Betsy Hersher, founder and CEO of Northbrook, Ill.-based Hersher Associates, Ltd., which specializes in recruiting and placing CIOs and other IT senior executives, says that while she knows of numerous situations like Zoph's, these days there are broader reporting shifts afoot. “We are right in the middle of a change” with a number of dimensions, Hersher says.
A survey her firm conducted in November found that 46 percent of CIO survey respondents report to the CEO, 23 percent to the CFO, 17 percent to the COO, 5 percent to an executive vice president, and 9 percent to other titles. The worrisome trend, she says, is finding more CIOs are once again reporting to CFOs, which in her view is the least desirable reporting arrangement.
“We do have a couple of gaps right now,” Hersher says. “First, we are seeing a phenomenon that we knew would happen, which is that CIOs are failing once again to be recognized as strategic leaders. We saw a lot of people, both CEOs and CIOs, being fired in the past year, having to do with money, a lack of confidence on the part of boards in what has been going on in hospital organizations,” and above all, she says, the huge expenditures going to EMR and other core clinical IT implementations. Fortunately, on that front, she says, “We're moving forward again.”

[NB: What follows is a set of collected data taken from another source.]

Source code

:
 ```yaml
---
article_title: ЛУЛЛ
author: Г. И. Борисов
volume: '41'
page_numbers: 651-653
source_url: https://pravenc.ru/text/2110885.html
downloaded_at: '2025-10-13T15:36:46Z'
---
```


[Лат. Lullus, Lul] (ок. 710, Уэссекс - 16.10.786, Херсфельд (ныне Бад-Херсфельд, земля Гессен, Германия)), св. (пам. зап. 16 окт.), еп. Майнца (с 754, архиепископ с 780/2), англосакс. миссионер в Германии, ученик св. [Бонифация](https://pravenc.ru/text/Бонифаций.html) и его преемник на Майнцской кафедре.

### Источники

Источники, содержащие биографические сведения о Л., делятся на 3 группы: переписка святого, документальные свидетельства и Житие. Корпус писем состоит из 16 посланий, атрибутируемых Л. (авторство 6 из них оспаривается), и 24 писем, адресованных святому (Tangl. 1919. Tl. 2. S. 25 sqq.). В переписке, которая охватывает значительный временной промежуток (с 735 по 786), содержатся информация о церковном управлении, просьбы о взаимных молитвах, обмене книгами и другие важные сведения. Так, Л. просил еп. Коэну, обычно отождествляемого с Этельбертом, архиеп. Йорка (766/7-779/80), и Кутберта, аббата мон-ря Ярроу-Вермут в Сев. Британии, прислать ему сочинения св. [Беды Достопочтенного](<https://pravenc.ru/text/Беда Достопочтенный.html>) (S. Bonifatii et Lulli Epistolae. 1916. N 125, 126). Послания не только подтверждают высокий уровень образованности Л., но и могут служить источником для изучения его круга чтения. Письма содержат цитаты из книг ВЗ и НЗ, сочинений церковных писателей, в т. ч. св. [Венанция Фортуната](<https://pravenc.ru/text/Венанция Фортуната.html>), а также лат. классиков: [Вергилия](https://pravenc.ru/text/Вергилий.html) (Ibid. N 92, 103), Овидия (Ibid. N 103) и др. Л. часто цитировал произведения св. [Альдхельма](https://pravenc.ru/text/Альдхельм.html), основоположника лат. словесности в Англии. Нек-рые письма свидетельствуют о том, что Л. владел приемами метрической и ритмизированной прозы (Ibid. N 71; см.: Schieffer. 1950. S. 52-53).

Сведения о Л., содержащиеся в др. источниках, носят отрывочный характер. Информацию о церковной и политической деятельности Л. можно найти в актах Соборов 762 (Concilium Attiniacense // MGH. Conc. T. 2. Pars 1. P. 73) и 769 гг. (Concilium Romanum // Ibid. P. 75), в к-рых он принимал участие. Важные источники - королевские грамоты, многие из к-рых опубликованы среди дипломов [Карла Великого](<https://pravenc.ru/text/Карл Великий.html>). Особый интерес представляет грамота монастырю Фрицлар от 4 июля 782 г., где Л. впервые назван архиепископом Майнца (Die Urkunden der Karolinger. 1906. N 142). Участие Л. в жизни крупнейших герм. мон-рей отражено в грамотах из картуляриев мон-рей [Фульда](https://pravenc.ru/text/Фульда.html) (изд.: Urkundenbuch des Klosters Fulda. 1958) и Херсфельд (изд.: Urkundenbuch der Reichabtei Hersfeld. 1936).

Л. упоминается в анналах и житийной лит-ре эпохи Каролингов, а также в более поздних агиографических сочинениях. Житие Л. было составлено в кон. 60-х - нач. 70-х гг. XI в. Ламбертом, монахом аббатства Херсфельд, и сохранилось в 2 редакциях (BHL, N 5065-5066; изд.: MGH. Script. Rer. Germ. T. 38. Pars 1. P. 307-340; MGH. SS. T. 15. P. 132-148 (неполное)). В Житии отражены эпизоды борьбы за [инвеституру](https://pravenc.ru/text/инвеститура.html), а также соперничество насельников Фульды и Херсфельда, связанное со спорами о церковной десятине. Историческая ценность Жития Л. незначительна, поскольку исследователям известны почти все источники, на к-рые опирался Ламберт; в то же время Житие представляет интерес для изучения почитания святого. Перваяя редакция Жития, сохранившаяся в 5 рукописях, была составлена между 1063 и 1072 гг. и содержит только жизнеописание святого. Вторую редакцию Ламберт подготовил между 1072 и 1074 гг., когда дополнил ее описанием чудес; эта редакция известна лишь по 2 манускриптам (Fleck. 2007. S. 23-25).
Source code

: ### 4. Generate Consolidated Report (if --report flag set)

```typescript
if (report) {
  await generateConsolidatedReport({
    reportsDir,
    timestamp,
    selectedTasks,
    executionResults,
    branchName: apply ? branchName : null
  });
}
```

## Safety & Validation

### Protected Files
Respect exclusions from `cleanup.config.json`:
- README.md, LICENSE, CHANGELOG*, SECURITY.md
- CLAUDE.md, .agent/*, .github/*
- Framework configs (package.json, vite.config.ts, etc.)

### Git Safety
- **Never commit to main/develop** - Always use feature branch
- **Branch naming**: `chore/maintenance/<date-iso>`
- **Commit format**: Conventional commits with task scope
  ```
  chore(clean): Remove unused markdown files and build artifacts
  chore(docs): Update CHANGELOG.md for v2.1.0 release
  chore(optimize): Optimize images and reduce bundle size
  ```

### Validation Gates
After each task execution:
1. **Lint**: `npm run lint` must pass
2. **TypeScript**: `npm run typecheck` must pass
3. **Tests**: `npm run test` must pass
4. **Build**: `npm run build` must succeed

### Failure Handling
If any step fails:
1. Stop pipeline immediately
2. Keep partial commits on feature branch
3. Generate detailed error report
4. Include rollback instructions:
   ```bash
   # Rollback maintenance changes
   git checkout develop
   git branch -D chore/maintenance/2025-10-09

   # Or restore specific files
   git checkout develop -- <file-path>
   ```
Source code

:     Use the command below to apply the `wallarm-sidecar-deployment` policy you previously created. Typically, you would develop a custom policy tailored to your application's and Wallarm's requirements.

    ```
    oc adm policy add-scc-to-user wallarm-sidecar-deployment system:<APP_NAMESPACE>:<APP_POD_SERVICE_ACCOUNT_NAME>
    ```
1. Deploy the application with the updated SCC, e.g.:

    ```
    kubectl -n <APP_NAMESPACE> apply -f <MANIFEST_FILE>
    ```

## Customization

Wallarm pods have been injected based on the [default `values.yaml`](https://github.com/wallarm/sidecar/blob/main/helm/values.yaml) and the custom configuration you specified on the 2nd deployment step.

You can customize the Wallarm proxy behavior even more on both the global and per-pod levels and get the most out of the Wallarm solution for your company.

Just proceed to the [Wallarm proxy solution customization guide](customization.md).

More pressing, Hersher says, is the gap between the demand for truly strategic CIOs and the far smaller number of available IT executives who can think and act strategically. Finding and recruiting the true strategic thinkers and organizational leaders remains one of her biggest challenges, she says.
Given that the most intense focus right now is on implementing EMR and other core and advanced clinical information systems, Glenn Galloway says an absolute career development priority among CIOs and would-be CIOs must be to learn more about patient care and clinical processes, at least certainly those elements most closely tied into clinical information systems.
Galloway, the founder and CEO of Healthia Consulting in Minneapolis, spent a number of years as a CIO himself before moving into consulting. On the one hand, Galloway says of reporting relationships, “From the service-level standpoint, I think the CIO really reports to the entire C-suite anyway. So it never mattered much whom I reported to, because I worked with all of them.”
But he says that CIOs, regardless of the title they report to, need to improve their understanding of what clinicians do, in order to be successful at what has become a career maker or breaker these days — the core clinical IS implementation. The degree of knowledge that must be gained can be debated, Galloway says, but he adds, “I think the CIOs of the future will have some actual clinical background.”
In the end, whether it is with regard to staff reporting relationships or board relations, all those interviewed for this article agree that the ultimate critical factor for CIO career and leadership success will be learning the art of mastering an expanding, obligatory constellation of relationships and interactions. Or, as Heartland Health's Thompson puts it, “As CIO, I don't own any of the technology initiative, I'm just the facilitator. And I need the board's help to make sure we're tracking everything we need to be tracking, that we're thinking the thoughts we need to think, and we're doing what we need to, to support the organization's strategic direction.”